Exercise: Copy everything in the records from the line containing "See also: [[transfer function]]" down to the line containing "See also: [[feedback loops]]", including both of those lines and changing nothing.

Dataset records
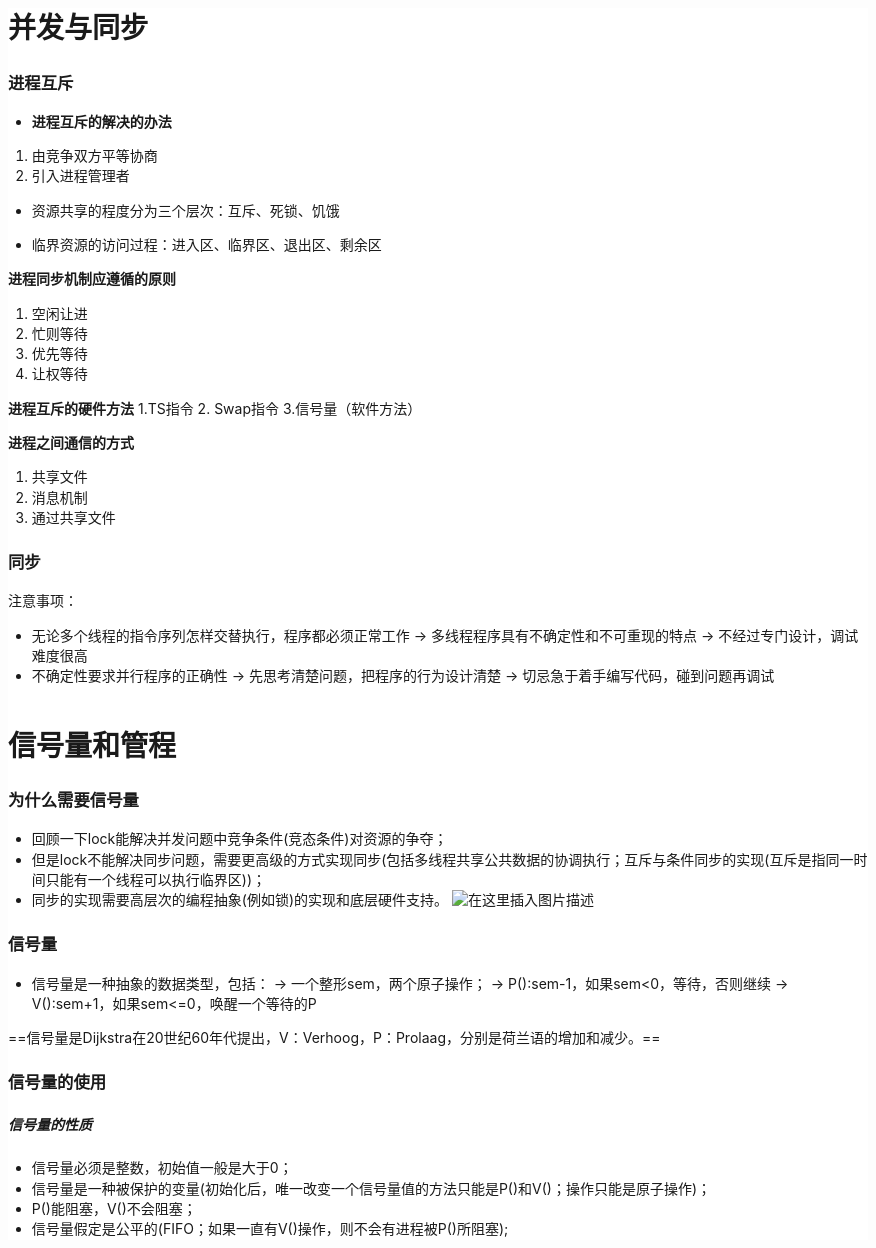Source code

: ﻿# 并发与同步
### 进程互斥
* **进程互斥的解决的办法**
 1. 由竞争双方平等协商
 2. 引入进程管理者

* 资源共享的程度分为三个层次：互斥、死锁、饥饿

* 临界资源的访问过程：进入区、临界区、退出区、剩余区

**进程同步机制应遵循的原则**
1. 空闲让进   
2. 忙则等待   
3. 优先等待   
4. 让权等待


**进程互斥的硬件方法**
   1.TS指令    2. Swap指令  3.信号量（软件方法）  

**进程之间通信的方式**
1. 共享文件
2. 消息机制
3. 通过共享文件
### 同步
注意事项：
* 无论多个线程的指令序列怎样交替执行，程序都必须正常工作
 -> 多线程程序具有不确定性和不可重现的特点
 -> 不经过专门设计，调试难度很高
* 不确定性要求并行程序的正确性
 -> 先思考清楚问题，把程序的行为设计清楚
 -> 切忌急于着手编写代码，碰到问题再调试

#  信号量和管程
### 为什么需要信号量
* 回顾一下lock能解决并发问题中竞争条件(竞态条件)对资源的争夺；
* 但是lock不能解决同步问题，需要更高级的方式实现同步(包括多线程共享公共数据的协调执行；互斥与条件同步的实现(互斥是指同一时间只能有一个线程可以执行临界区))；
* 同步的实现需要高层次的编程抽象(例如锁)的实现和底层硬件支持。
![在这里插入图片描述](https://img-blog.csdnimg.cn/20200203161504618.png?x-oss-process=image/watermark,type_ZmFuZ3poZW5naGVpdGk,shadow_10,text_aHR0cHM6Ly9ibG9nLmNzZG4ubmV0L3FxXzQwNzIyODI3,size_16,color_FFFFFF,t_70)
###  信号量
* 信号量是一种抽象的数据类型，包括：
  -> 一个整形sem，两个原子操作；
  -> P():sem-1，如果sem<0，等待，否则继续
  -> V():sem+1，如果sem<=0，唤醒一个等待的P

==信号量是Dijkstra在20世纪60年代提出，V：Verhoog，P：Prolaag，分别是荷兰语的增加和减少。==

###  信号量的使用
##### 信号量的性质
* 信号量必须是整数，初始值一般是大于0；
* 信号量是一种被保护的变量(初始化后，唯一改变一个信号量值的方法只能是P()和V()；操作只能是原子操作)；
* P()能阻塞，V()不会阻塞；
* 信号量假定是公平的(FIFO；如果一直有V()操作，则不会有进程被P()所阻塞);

...

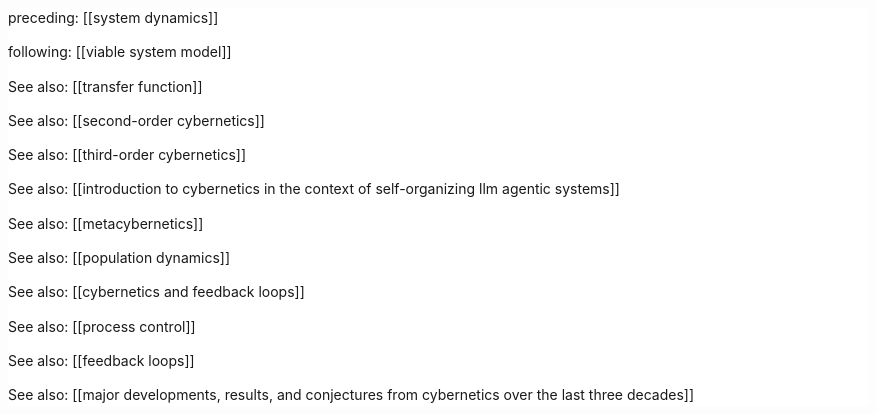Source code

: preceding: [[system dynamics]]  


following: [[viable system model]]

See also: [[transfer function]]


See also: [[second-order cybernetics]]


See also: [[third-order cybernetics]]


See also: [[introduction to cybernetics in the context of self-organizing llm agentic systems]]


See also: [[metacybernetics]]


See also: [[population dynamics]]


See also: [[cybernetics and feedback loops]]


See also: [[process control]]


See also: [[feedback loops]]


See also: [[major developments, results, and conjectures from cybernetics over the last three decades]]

==

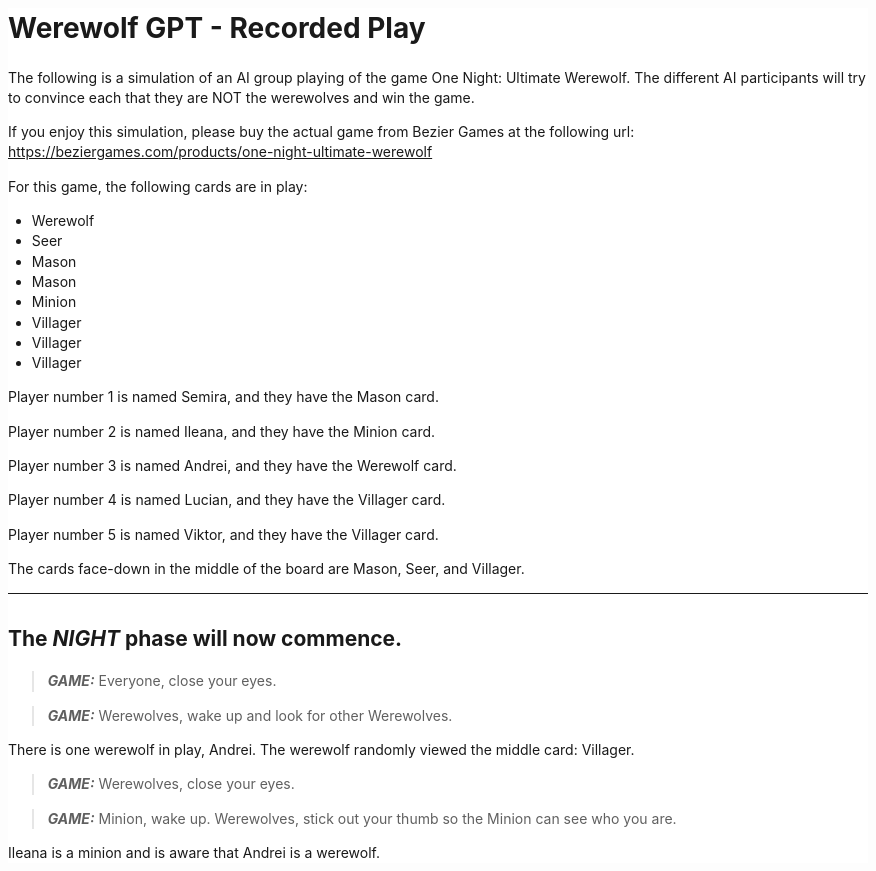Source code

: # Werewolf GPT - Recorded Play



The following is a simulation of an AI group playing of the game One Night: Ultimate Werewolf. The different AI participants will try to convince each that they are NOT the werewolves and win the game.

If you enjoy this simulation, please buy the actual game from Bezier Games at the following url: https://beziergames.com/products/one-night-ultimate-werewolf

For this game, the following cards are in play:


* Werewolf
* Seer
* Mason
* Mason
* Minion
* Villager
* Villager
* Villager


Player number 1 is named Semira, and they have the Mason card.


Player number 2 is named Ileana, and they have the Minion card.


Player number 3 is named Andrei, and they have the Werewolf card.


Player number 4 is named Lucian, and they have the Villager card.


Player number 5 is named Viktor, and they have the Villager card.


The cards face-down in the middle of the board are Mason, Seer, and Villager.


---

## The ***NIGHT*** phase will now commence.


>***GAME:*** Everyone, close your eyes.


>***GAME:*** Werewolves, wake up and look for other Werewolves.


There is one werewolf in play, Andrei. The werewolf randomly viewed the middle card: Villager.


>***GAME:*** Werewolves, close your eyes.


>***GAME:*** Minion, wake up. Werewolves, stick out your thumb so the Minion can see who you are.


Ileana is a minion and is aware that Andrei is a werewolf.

Task solution:
See also: [[transfer function]]


See also: [[second-order cybernetics]]


See also: [[third-order cybernetics]]


See also: [[introduction to cybernetics in the context of self-organizing llm agentic systems]]


See also: [[metacybernetics]]


See also: [[population dynamics]]


See also: [[cybernetics and feedback loops]]


See also: [[process control]]


See also: [[feedback loops]]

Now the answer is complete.